はじめに

がん心疾患COPD(Chronic Obstructive Pulmonary Disease: 慢性閉塞性肺疾患)のリスクに加え、男性にとっては喫煙は、Y染色体を失うリスクも伴うもののようです

スウェーデンで行われた研究により、喫煙者の男性は非喫煙者と比べ、血液細胞中のDNAからY染色体が欠けている割合が4倍も高かったとのこと。
男性喫煙者のほうが女性に比べがん発症率やがんによる死亡率が高い理由を説明するものかもしれないとして、注目を集めています。


 

年齢とともに失われるY染色体、喫煙により加速

ヒトの性染色体は通常XXが女性、XYが男性。
男性にのみ存在するY染色体はX染色体と比べ非常に短く、性の決定や精子の生産にかかわっている以外には、特に大きな遺伝情報の担い手ではないと考えられてきました。

しかし、男性が女性と比べ短命なことや、がん発症率とがんによる死亡率がともに女性より高いことなどを白血球中のY染色体の喪失と関連付ける研究結果もあり、Y染色体が腫瘍抑制にかかわることも示唆されています。

細胞が分裂しDNAがコピーされるたびに、Y染色体は複製エラー(変異)により失われる可能性があり、加齢とともにY染色体を失う率は高くなることがわかっています。
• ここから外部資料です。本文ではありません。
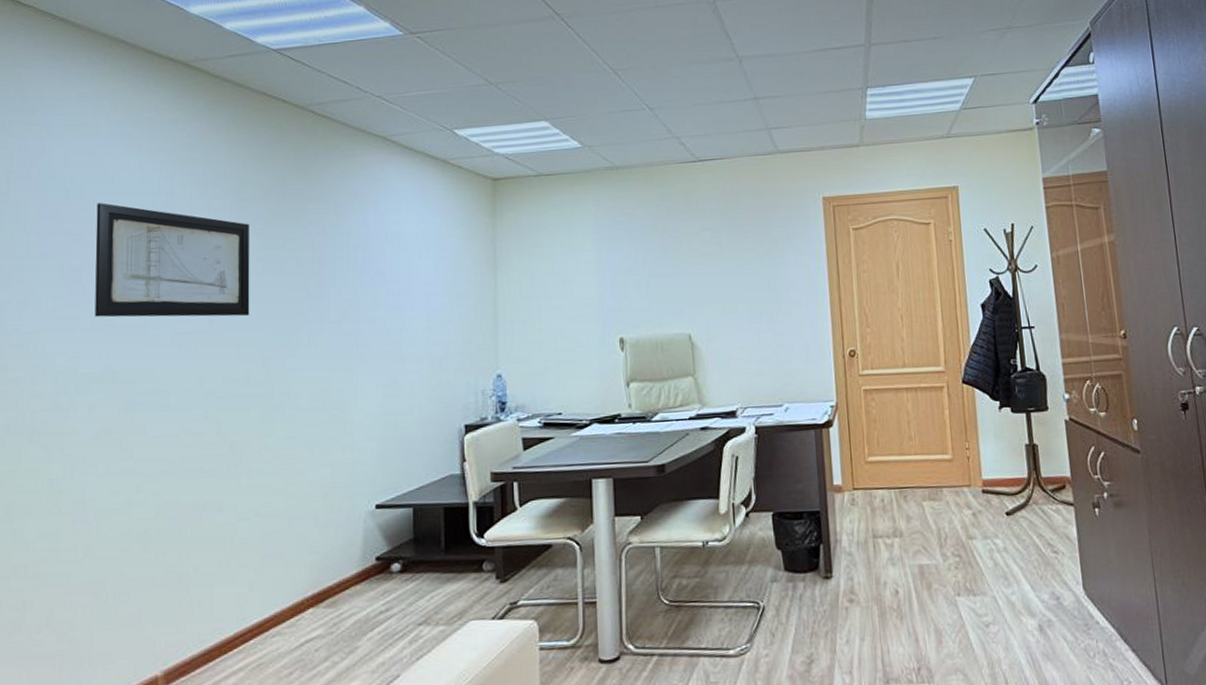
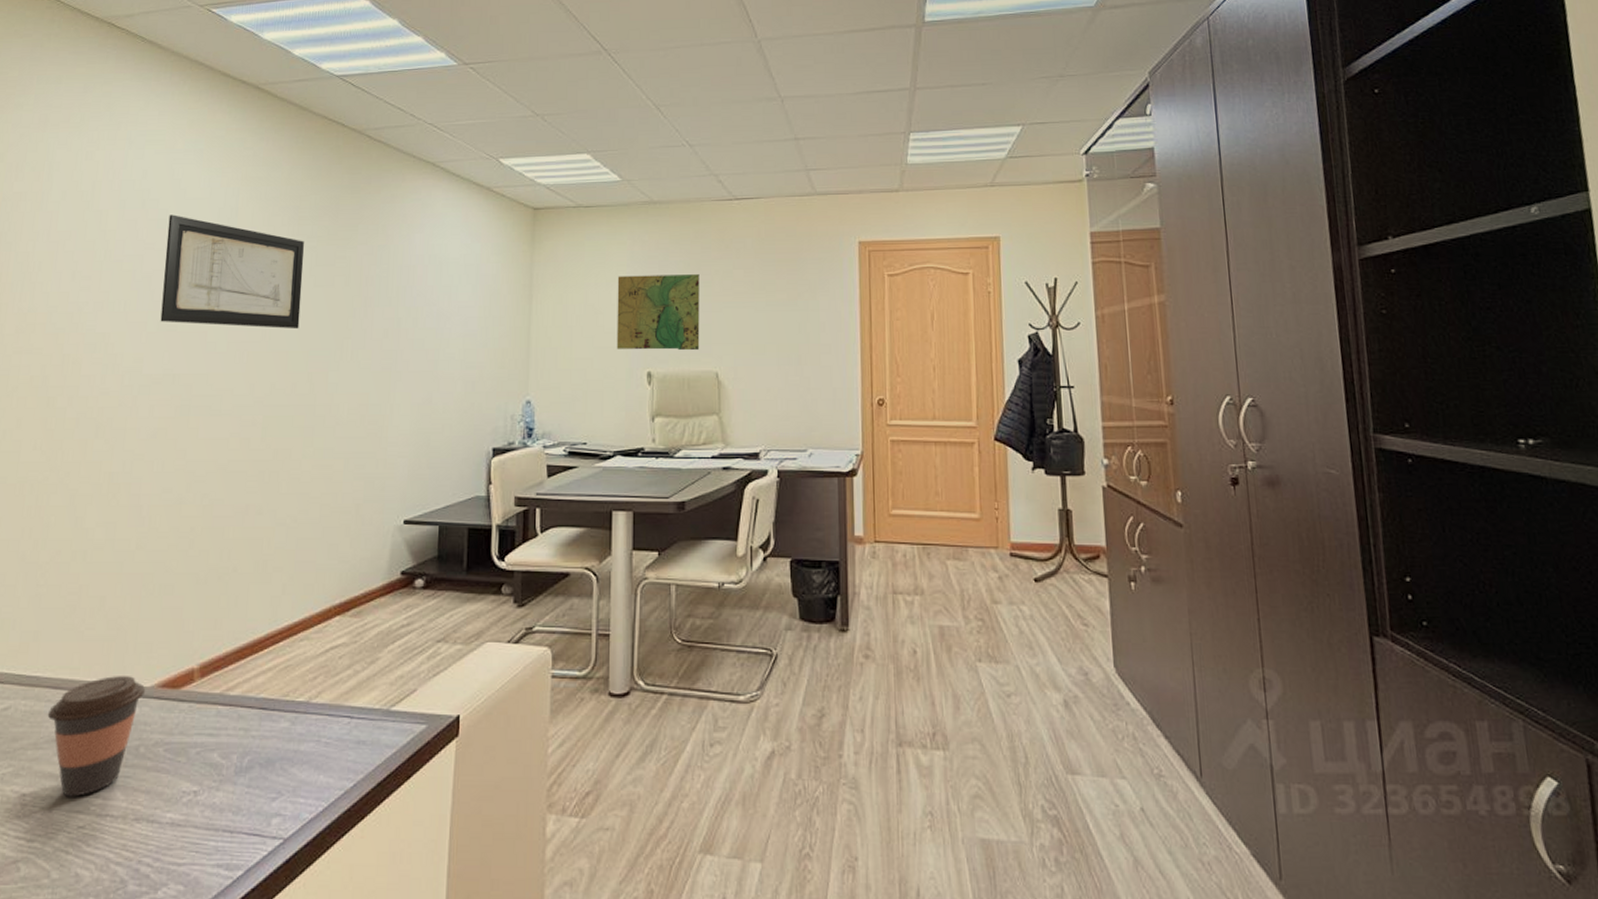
map: none [584,238,671,317] -> present [616,274,700,351]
サイエンス誌に掲載されたスウェーデン・ウプサラ大学の分子腫瘍学者Jan Dumanski教授らの研究では、スウェーデンで1974年以降に行われた3つの大規模な調査から、計6014人の男性の最大20年分のデータを分析しました。

その結果、年齢以外で血液細胞中のY染色体の喪失と有意な相関が見られた因子は、喫煙の有無と喫煙量のみだったそうです。

喫煙者は血液細胞中のY染色体の喪失率が非喫煙者と比べ2.4倍から4.3倍高く、また喫煙量に応じて、つまりヘビースモーカーほどY染色体喪失率は上がったとのことです。

なお、禁煙した元喫煙者のY染色体喪失率は、たばこを吸ったことがない非喫煙者と変わらなかったとのことで、禁煙によりY染色体の変異率が下がり、元の状態にまで回復することが示唆されています。

Dumanski教授らは、今後は血液中のどの細胞がY染色体を失うのかを突き止め、Y染色体喪失が発がんリスクや死亡率にどうつながるのかを解明したいとしています。
また、Y染色体喪失から男性の発がんリスクを評価するための診断テストも開発する予定とのことです。
 

おわりに

今回の調査結果は、男性喫煙者のほうが女性喫煙者よりがん発症率やがんによる死亡率が高い理由を説明するものかもしれないとして、注目を集めています。
男性喫煙者にとっては不穏なニュースですが、失われたY染色体は禁煙により取り戻せるとのことなので、禁煙に踏み切る良い機会かもしれません。